Extract to read:

[Start of section]

# Introducing the Spivo to the world of boarding



## Donutz (May 12, 2010)

Posting the same thing in two different threads under two different user id's. Uh-uh. One gone. This one, I'm leaving as a chew toy.

For your reference: posting surveys and advertising.


----------



## snowklinger (Aug 30, 2011)

*shit on a stick*



Donutz said:


> Posting the same thing in two different threads under two different user id's. Uh-uh. One gone. This one, I'm leaving as a chew toy.
> 
> For your reference: posting surveys and advertising.


awesome sauce.

OP find something to hurt yourself on and begin.

Spivo doesn't count.


----------



## BurtonAvenger (Aug 14, 2007)

So after you insert it up your ass do you just clench your cheeks so it rotates between your view and the view of your partners?

Also really weird to post a sex toy on a snowboard site.


----------



## SpivoTeam (Jun 28, 2015)

Thanks for clearing that up Donutz, clearly the Spivo team miscommunicated and doubled posted. Our bad!

[End of section]

Entries supplied:
[Start of section]

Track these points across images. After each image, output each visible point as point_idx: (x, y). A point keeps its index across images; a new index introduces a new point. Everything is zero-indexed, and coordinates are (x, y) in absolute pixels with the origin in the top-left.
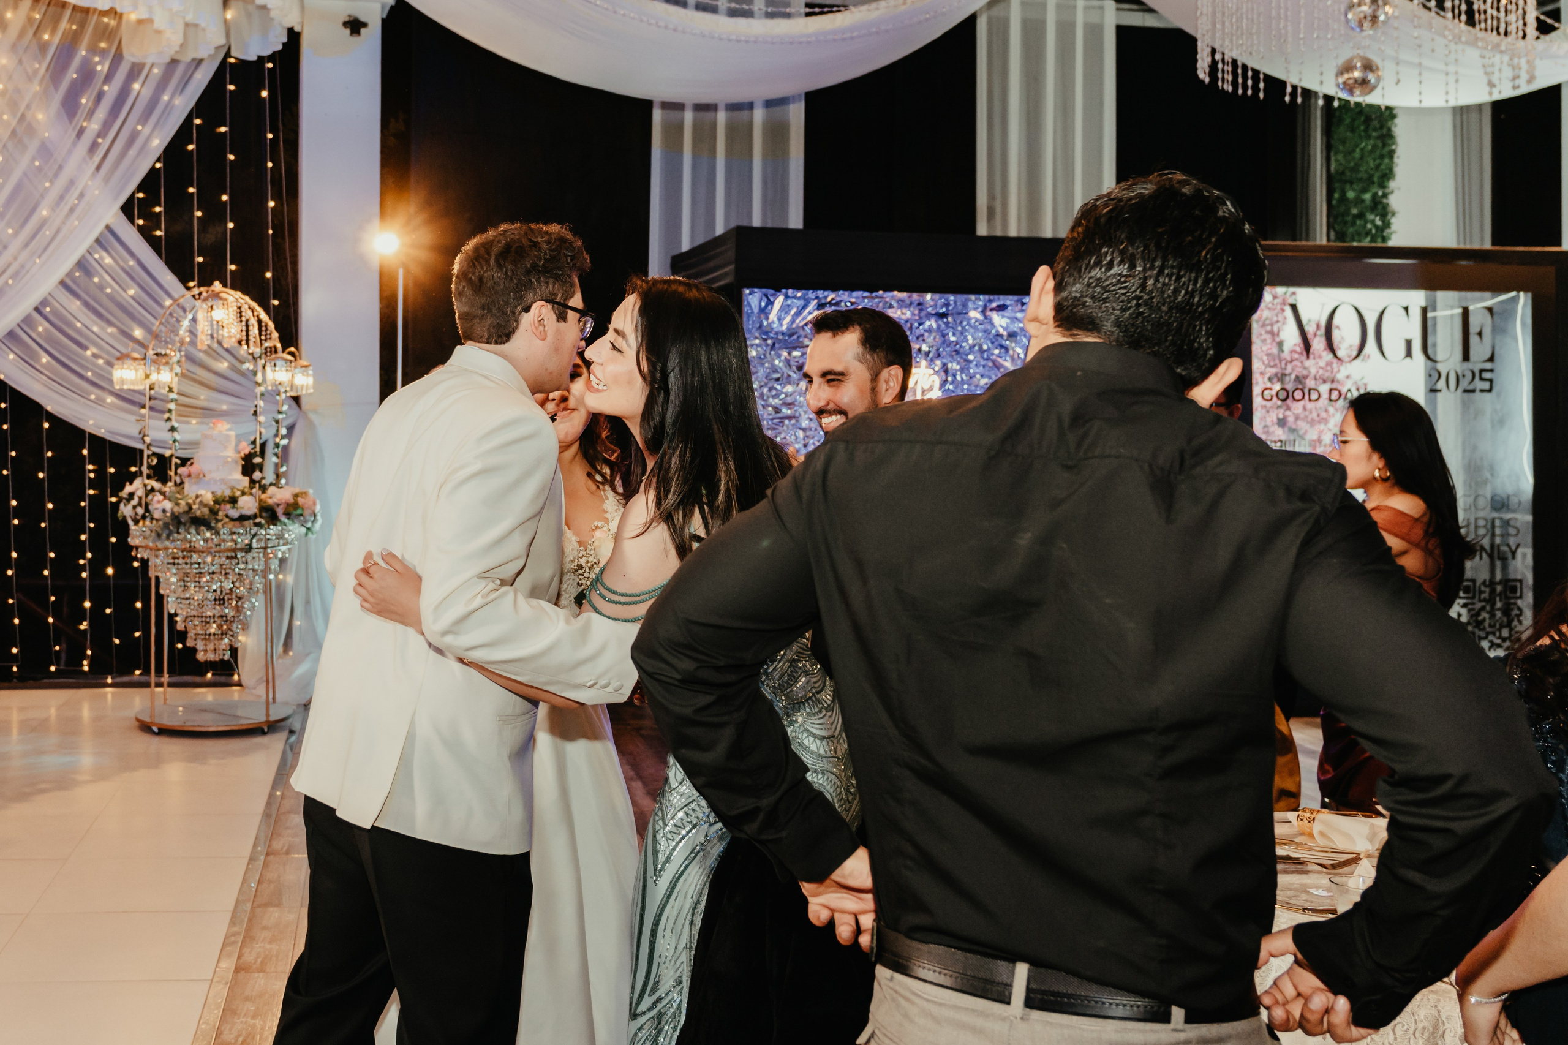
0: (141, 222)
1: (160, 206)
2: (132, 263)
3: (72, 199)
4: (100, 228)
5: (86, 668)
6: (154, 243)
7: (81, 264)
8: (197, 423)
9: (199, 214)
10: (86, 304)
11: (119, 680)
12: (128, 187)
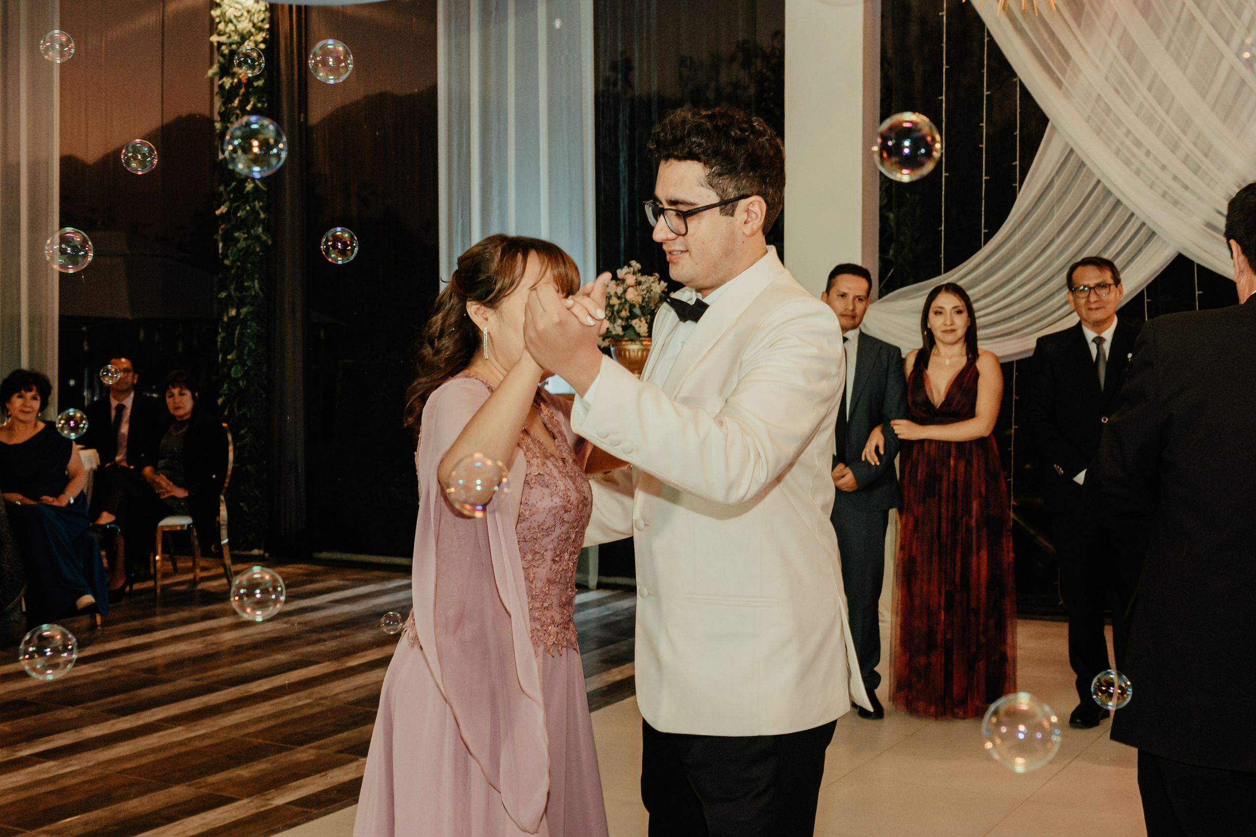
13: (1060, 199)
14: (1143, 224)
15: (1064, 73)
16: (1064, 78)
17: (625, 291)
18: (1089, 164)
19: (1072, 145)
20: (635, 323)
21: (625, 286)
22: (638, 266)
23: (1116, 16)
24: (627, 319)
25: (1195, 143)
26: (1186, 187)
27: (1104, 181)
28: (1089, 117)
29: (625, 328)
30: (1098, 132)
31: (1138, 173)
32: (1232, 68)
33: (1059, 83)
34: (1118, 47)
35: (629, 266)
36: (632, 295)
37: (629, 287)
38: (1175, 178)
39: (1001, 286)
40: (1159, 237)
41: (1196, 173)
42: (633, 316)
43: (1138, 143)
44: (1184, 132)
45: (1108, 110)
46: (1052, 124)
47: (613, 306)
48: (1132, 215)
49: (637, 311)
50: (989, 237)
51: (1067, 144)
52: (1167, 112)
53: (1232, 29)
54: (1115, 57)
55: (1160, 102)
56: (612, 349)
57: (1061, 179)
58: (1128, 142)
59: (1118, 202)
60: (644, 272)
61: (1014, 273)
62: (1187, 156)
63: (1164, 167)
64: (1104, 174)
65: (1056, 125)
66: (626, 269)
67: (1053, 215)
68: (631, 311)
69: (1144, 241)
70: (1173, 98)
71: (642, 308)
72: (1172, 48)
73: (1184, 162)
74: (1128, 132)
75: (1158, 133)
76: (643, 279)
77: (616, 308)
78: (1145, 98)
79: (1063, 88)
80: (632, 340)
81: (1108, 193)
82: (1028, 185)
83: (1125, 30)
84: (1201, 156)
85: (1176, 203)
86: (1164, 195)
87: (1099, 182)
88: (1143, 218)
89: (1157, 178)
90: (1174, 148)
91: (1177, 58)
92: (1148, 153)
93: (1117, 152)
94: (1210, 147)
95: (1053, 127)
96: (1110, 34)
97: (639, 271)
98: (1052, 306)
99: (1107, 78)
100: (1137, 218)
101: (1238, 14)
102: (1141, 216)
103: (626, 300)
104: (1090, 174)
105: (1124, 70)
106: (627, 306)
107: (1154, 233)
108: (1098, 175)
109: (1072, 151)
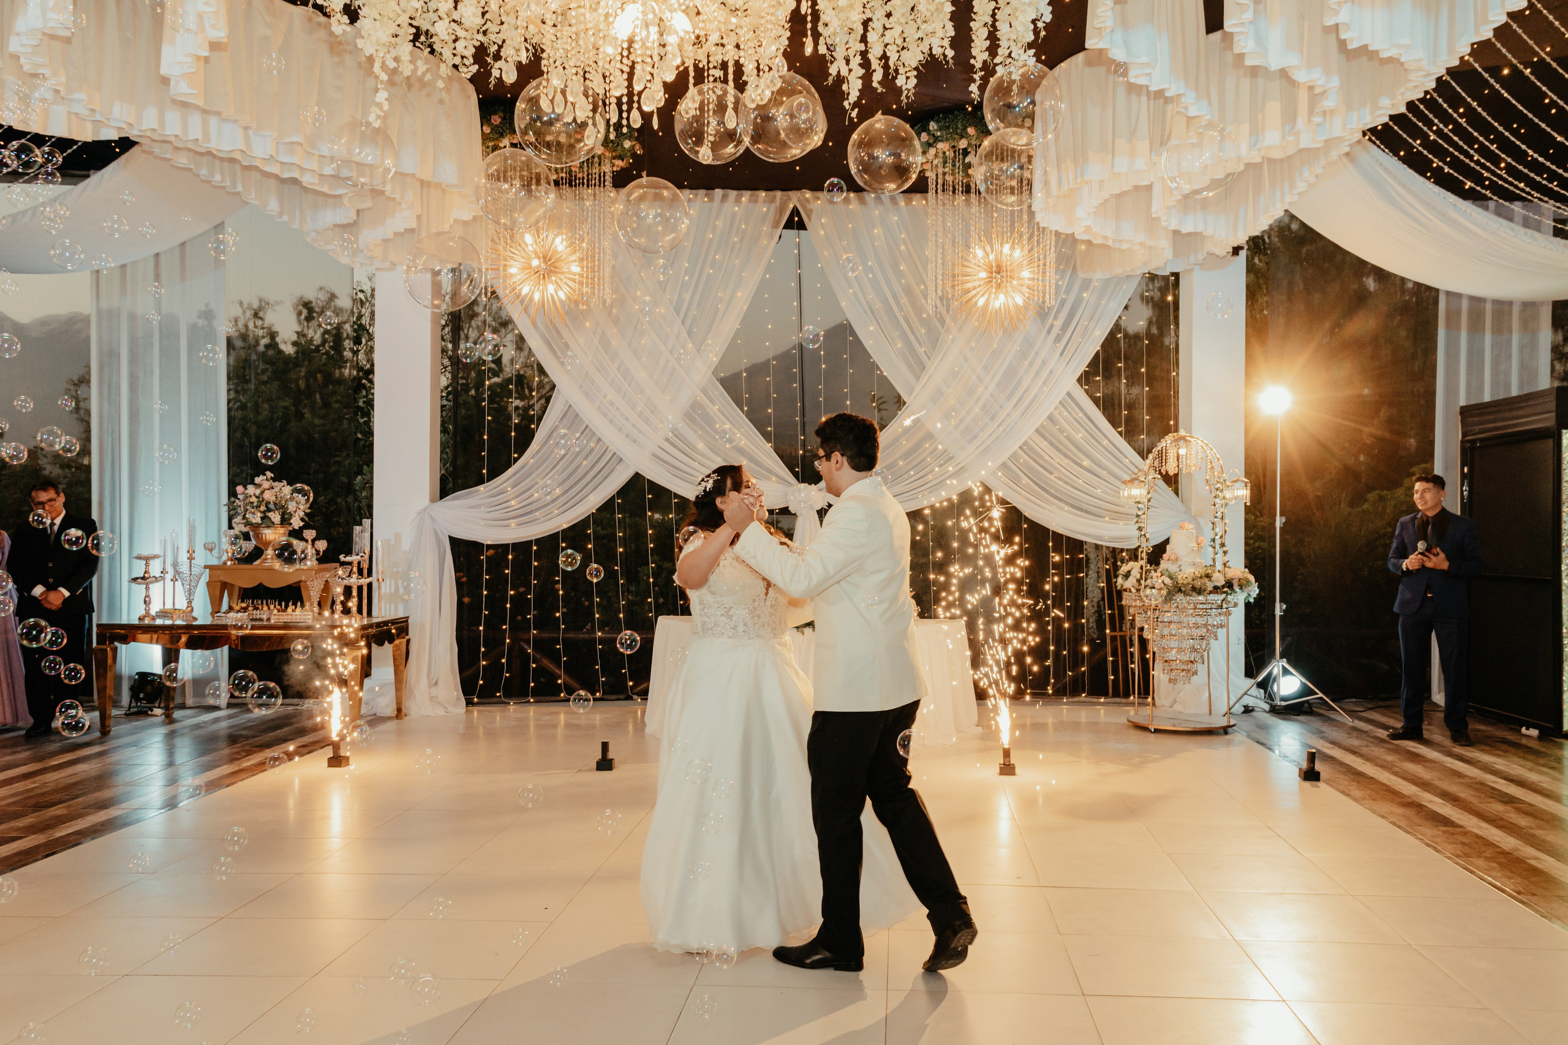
0: (1086, 387)
1: (1099, 376)
2: (1081, 415)
3: (1044, 375)
4: (1064, 394)
5: (1050, 692)
6: (1096, 401)
7: (1050, 418)
8: (1123, 524)
9: (1125, 381)
10: (1051, 444)
11: (1071, 700)
12: (1081, 364)
14: (615, 453)
16: (564, 359)
17: (262, 492)
18: (580, 414)
19: (570, 402)
20: (270, 514)
21: (262, 489)
22: (272, 475)
24: (264, 512)
25: (645, 405)
26: (640, 431)
27: (590, 425)
28: (581, 385)
29: (262, 519)
30: (587, 395)
31: (611, 421)
32: (667, 360)
34: (599, 342)
35: (265, 475)
36: (268, 496)
37: (265, 490)
38: (634, 426)
39: (524, 492)
40: (624, 462)
41: (646, 422)
42: (269, 510)
43: (612, 404)
44: (639, 397)
45: (593, 381)
46: (558, 389)
47: (252, 503)
48: (608, 448)
49: (272, 506)
50: (516, 460)
51: (567, 401)
52: (629, 385)
53: (668, 336)
54: (597, 348)
55: (624, 378)
56: (251, 533)
57: (563, 424)
58: (605, 402)
59: (599, 440)
60: (274, 480)
61: (532, 484)
62: (641, 412)
64: (590, 422)
65: (560, 390)
66: (262, 477)
68: (266, 507)
69: (615, 464)
70: (633, 376)
71: (275, 504)
72: (632, 346)
73: (639, 416)
74: (605, 397)
75: (623, 399)
76: (276, 484)
77: (255, 504)
78: (616, 375)
79: (564, 366)
80: (268, 527)
81: (594, 434)
82: (542, 427)
83: (603, 332)
84: (649, 413)
85: (634, 441)
86: (627, 436)
87: (587, 426)
88: (615, 450)
89: (623, 425)
90: (633, 407)
91: (635, 353)
92: (617, 410)
93: (598, 408)
94: (655, 407)
96: (594, 333)
97: (272, 478)
98: (557, 505)
99: (592, 361)
100: (611, 449)
101: (671, 328)
102: (613, 448)
103: (263, 499)
104: (582, 421)
105: (603, 357)
106: (264, 503)
107: (621, 459)
108: (587, 422)
109: (570, 406)
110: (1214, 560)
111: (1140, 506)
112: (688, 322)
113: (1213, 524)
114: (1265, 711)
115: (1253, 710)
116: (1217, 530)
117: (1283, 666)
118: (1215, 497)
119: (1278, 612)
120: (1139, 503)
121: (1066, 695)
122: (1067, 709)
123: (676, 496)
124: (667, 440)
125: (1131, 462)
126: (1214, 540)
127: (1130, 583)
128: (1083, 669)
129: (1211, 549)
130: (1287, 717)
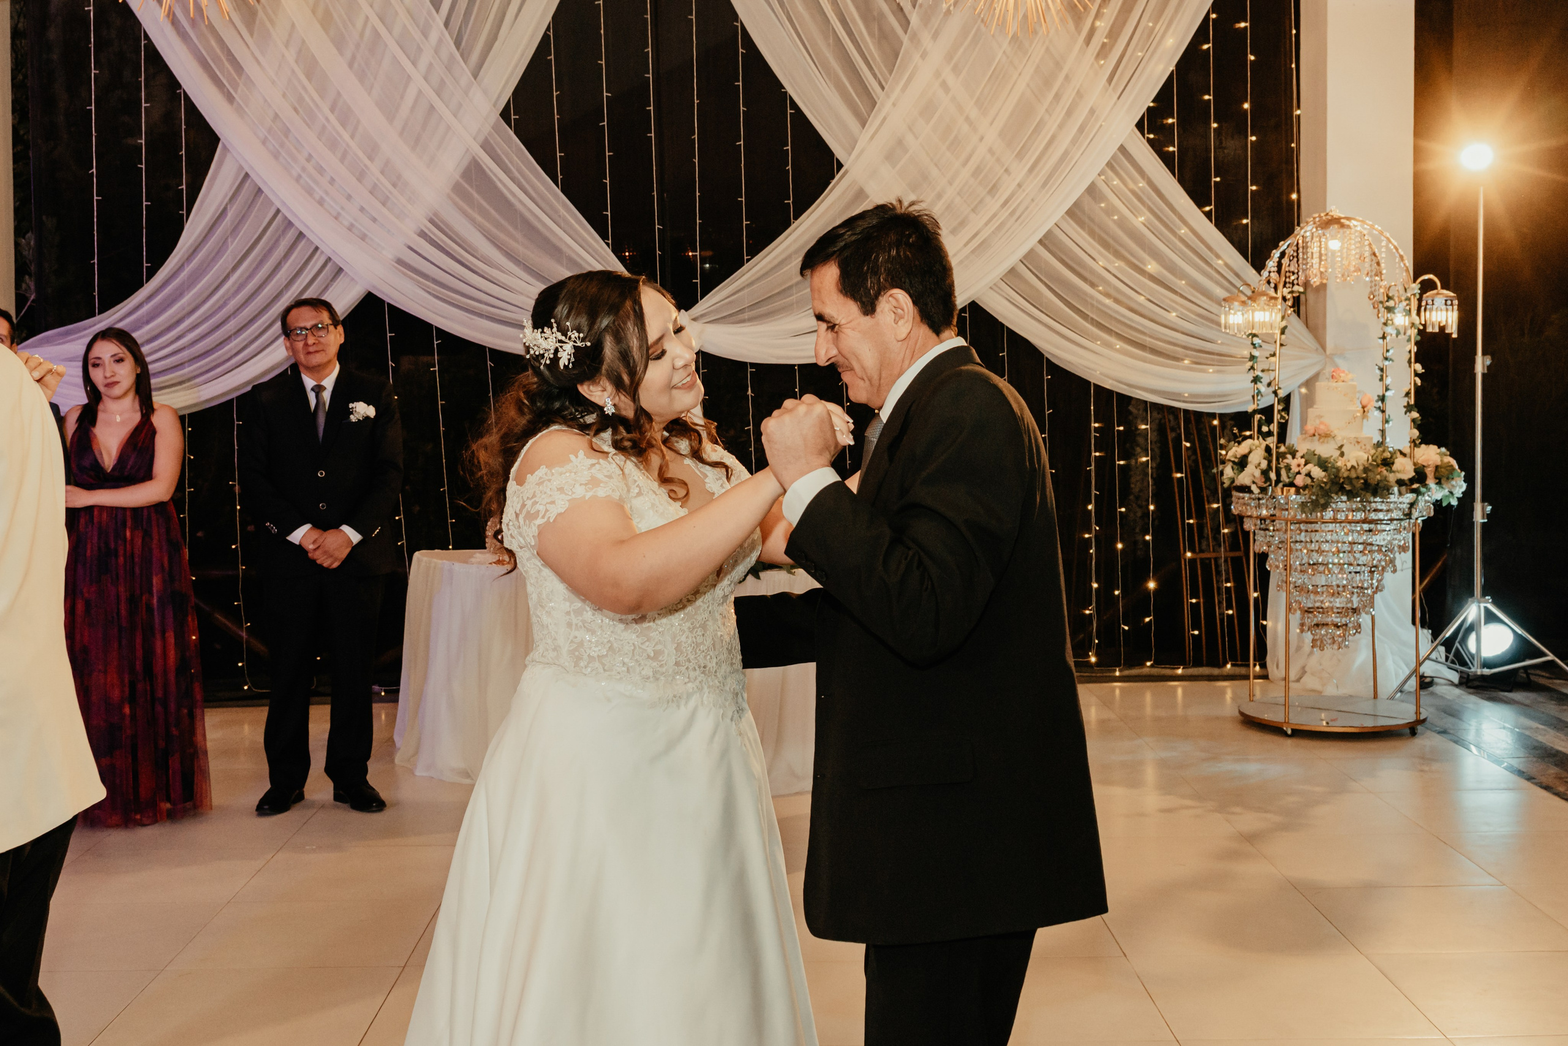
0: (1152, 136)
1: (1173, 118)
2: (1142, 184)
3: (1080, 116)
4: (1114, 148)
5: (1093, 660)
6: (1167, 160)
7: (1091, 190)
8: (1214, 372)
9: (1215, 125)
10: (1093, 234)
11: (1127, 672)
12: (1143, 97)
13: (235, 230)
14: (329, 259)
15: (235, 86)
16: (236, 92)
18: (266, 191)
19: (247, 169)
23: (293, 26)
25: (382, 172)
26: (374, 220)
27: (283, 210)
28: (266, 138)
30: (276, 156)
31: (321, 202)
32: (420, 92)
33: (230, 99)
34: (296, 62)
38: (362, 209)
39: (169, 329)
40: (346, 273)
41: (384, 204)
43: (321, 170)
44: (371, 159)
45: (287, 132)
46: (224, 147)
48: (317, 248)
50: (152, 272)
51: (241, 168)
52: (352, 137)
53: (420, 50)
54: (293, 71)
55: (343, 124)
57: (235, 207)
58: (310, 168)
59: (301, 235)
61: (184, 312)
62: (375, 185)
63: (349, 197)
64: (284, 203)
65: (228, 146)
67: (228, 247)
69: (330, 278)
70: (358, 122)
72: (356, 65)
73: (371, 193)
74: (309, 158)
75: (342, 160)
78: (327, 119)
79: (235, 104)
81: (290, 224)
82: (197, 214)
83: (304, 42)
84: (390, 187)
85: (363, 237)
86: (351, 228)
87: (278, 211)
88: (329, 253)
89: (342, 208)
90: (361, 176)
91: (362, 77)
92: (332, 181)
93: (298, 179)
94: (399, 177)
95: (225, 147)
96: (287, 46)
98: (230, 350)
99: (284, 95)
100: (322, 252)
101: (425, 34)
102: (326, 250)
104: (269, 201)
105: (304, 88)
107: (340, 270)
108: (278, 204)
109: (247, 175)
110: (1383, 432)
111: (1256, 341)
112: (456, 22)
113: (1382, 370)
114: (1452, 684)
115: (1431, 684)
116: (1388, 381)
117: (1486, 609)
118: (1385, 324)
119: (1479, 518)
120: (1254, 335)
121: (1119, 666)
122: (1121, 688)
123: (441, 333)
124: (423, 234)
125: (1227, 265)
126: (1382, 399)
127: (1249, 476)
128: (1147, 620)
129: (1377, 413)
130: (1494, 694)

[End of section]

Exercises to complete:
• 1. In the forum thread about the Spivo, why does Donutz say one of the posts was removed?
• 2. Carry on the forum thread about the Spivo from its final post.

Your responses:
• 1. The same thing was posted in two different threads under two different user IDs.

• 2.
If anyone thinks the Spivo could make for some cool bedroom videos we've been looking to have someone make a pornhub post for us. BurtonAvenger, would you like to be the first?:bowdown:


----------



## BurtonAvenger (Aug 14, 2007)

SpivoTeam said:


> Thanks for clearing that up Donutz, clearly the Spivo team miscommunicated and doubled posted. Our bad!
> 
> If anyone thinks the Spivo could make for some cool bedroom videos we've been looking to have someone make a pornhub post for us. BurtonAvenger, would you like to be the first?:bowdown:


Pornhub is for pussies! You couldn't handle the porn I could create.


----------



## SpivoTeam (Jun 28, 2015)

Those are some big words, make sure to let us know when you post it so we can backlink to it! If you pre-order now you'll get one of first Spivo's ever made and you'll be the first to use it that way.

For the rest of you who like snowboarding you'll have it on time to use for the next snow season :hairy:


----------



## ShredLife (Feb 6, 2010)

have you tried using it to beat yourself to death?

if not, try that and get back to us.


----------



## SpivoTeam (Jun 28, 2015)

Yea, it worked :finger1:


----------



## Donutz (May 12, 2010)

To be fair, the link includes a video, so I guess you've technically fulfilled the requirements in the forum rules.

However, it's summer, we're bored, and you are fresh meat. I see you've met a few of our members... :computer3:


----------



## SpivoTeam (Jun 28, 2015)

No stress Donutz. It's not like they are the first 13 year olds to flame someone anonymously on the internet. What do you think of the Spivo? We are looking for some serious feedback.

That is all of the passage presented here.